Posted by Jennifer (the RD)
This recipe is a spin off of the chocolate tofu pudding I have been making for my friends and also in my vegetarian lifestyle course. I wanted to try something different. I had a craving for the almond jello (you may have tried it at a Chinese restaurant) that my mom usually makes since it was absent from our Christmas menu this year for some reason. So, I decided to try to do an almond tofu pudding!
1 block silken tofu, drained
3 TB regular, almond, or soy milk
½ cup sugar
2 ½ tsp. almond extract
Chopped almonds as garnish, optional
Blend first 4 ingredients together until smooth. Garnish with almonds and enjoy.
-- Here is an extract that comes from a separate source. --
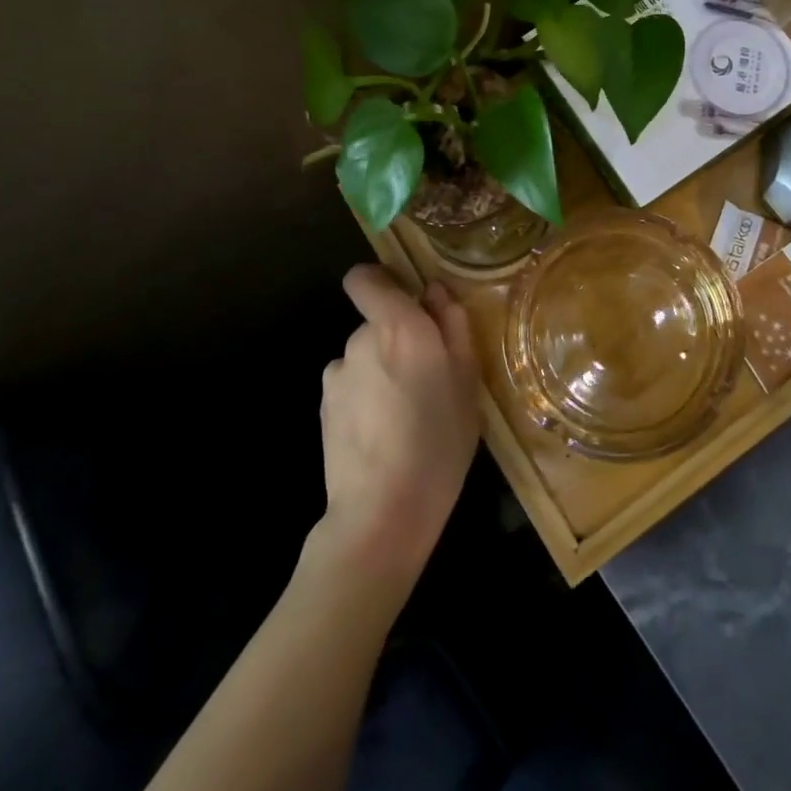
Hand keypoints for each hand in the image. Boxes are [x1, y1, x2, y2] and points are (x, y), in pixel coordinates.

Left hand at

Posted by Jennifer (the RD)
As you can see, I still have not put my Christmas tablecloth away…yikes! Anyway, I thought I’d start out by contributing the easiest recipe ever. My mom makes really good roasted cauliflower but of course I could not remember how she did it. Here is my version. Roasting cauliflower always creates a wonderful, slightly crispy texture on the outside and is so easy to make! Just remember that when you are serving cauliflower, you need to serve it with something since it can look drab on its own.
1 head, cauliflower, washed and cut into bite sized pieces
Approximately 2 TB olive oil
Salt and pepper or herb seasoning (I used a seasoning blend with sea salt, garlic, onion, pepper, and oregano) to taste
Preheat oven to 375 degrees. Line a jelly roll pan with non stick aluminum foil or lightly grease before placing your cauliflower on the pan. Place your cauliflower onto the pan, making sure that the pieces are not touching. Drizzle with olive oil, and add salt and pepper or herb seasoning. Bake for 10 minutes. Rotate your cauliflower pieces so the browned side is now facing up. Bake for another 10 minutes. Serve and enjoy.